• Required work: Could you retype the records below exactly as they appear, skipping any pictures?

• Listed records:

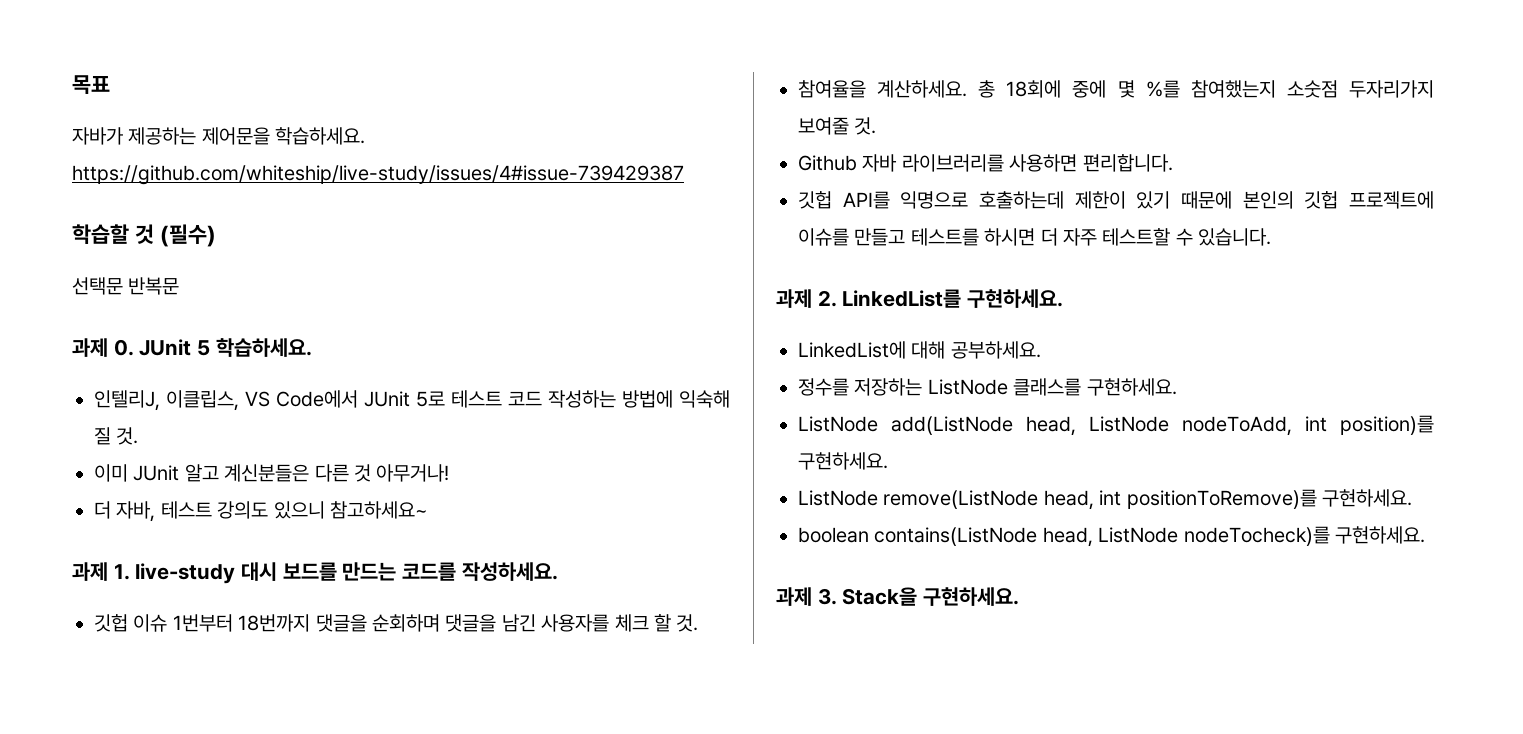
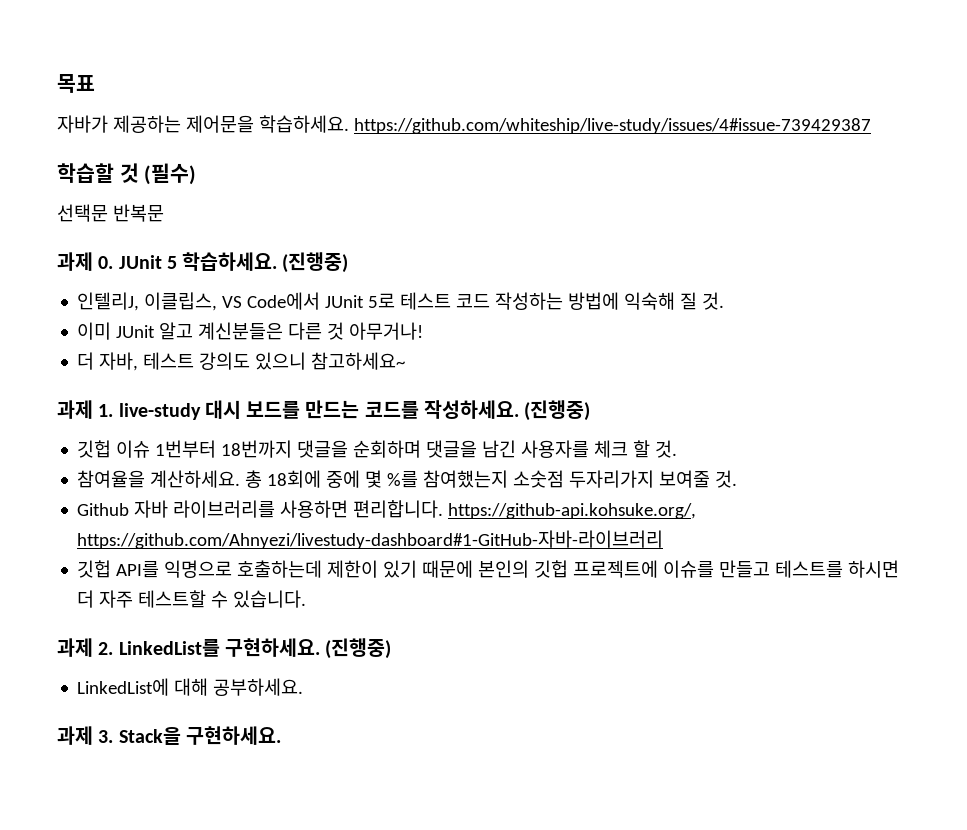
(312, 347) none -> [282,252,349,273] (진행중)
(558, 571) none -> [524,400,591,421] (진행중)
(1173, 163) none -> [448,503,697,519] [77,530,664,549] https://github-api.kohsuke.org/, https://github.com/Ahnyezi/livestudy-dashboard#1-GitHub-자바-라이브러리
(1064, 298) none -> [325,638,392,659] (진행중)
[798,378,1177,396] [798,415,1434,436] [798,452,888,470] [798,489,1412,510] [798,526,1425,547] // 정수를 저장하는 ListNode 클래스를 구현하세요. // ListNode add(ListNode head, ListNode nodeToAdd, int position)를 구현하세요. // ListNode remove(ListNode head, int positionToRemove)를 구현하세요. // boolean contains(ListNode head, ListNode nodeTocheck)를 구현하세요. -> (304, 687) none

• Written reply:
(312, 347) none -> [282,252,349,273] (진행중)
(558, 571) none -> [524,400,591,421] (진행중)
(1173, 163) none -> [448,503,697,519] [77,530,664,549] https://github-api.kohsuke.org/, https://github.com/Ahnyezi/livestudy-dashboard#1-GitHub-자바-라이브러리
(1064, 298) none -> [325,638,392,659] (진행중)
[798,378,1177,396] [798,415,1434,436] [798,452,888,470] [798,489,1412,510] [798,526,1425,547] // 정수를 저장하는 ListNode 클래스를 구현하세요. // ListNode add(ListNode head, ListNode nodeToAdd, int position)를 구현하세요. // ListNode remove(ListNode head, int positionToRemove)를 구현하세요. // boolean contains(ListNode head, ListNode nodeTocheck)를 구현하세요. -> (304, 687) none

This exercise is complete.